The current Canadian border restrictions do not allow unvaccinated foreign visitors to enter the country without special exemptions. And a special status issued by the Canadian government for unvaccinated athletes, which allowed them to cross last year, ended in January.

As part of a recently-struck collective bargaining agreement that will allow for the 2022 season to begin, M.L.B. and the players’ union agreed that players who cannot enter Canada because of their vaccination status will temporarily go on the league’s restricted list, where salary and service time are not awarded, according the league. (Service time is what determines players’ eligibility for salary arbitration and free agency.)

“It’s a concern,” Tony Clark, the head of the union, said on Friday. “As everyone knows, we appreciate and respect the decisions that are made, particularly when in regard to player health and community health.”

Because of the new policy, some players may have to sit out key games against the Blue Jays, who open the season on April 8 at home at the Rogers Centre.
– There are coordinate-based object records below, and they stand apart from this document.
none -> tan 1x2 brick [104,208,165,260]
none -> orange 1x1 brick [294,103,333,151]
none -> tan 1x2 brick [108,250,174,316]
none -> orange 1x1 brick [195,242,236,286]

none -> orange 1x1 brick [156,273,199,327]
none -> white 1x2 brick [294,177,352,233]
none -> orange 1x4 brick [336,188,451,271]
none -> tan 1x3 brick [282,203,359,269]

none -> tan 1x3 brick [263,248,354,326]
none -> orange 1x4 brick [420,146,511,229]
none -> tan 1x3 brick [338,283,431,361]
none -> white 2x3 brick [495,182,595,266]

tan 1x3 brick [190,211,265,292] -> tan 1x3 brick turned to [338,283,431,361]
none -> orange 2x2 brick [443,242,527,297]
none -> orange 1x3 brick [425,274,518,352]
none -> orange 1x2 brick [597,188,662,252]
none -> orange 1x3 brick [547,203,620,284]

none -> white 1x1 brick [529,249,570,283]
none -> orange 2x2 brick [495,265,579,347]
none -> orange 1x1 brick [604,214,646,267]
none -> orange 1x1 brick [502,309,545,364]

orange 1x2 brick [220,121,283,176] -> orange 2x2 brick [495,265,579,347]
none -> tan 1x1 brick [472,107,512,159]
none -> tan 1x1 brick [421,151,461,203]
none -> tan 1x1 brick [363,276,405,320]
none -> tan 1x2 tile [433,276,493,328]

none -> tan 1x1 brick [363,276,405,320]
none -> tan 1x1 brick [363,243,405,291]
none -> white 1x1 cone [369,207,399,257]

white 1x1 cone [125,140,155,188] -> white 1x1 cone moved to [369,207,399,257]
As of late last season, a handful of M.L.B.’s 30 teams had not hit a full vaccination threshold of 85 percent, which allowed for loosened league pandemic restrictions. The Boston Red Sox, which had a significant virus outbreak last season, were the only one of the 10 teams in the postseason last year that had not hit that vaccination mark.

Aaron Boone, the manager of the Yankees, a division rival and frequent opponent of the Blue Jays, told reporters on Sunday that he was concerned about his players not being able to play in Canada. “We still have a few guys at least who are not vaccinated,” he told reporters in Tampa, Fla., where the team hosts spring training.

Despite initial resistance from many players last year, the vaccination numbers steadily rose in M.L.B. As of late last season, about 84 percent of all players and designated staff members were fully vaccinated. Some team executives were openly frustrated with their players’ reluctance to get vaccinated.

The vaccination rates are notably higher in other professional leagues, such as the N.B.A. and N.H.L., both of which have teams based in Canada.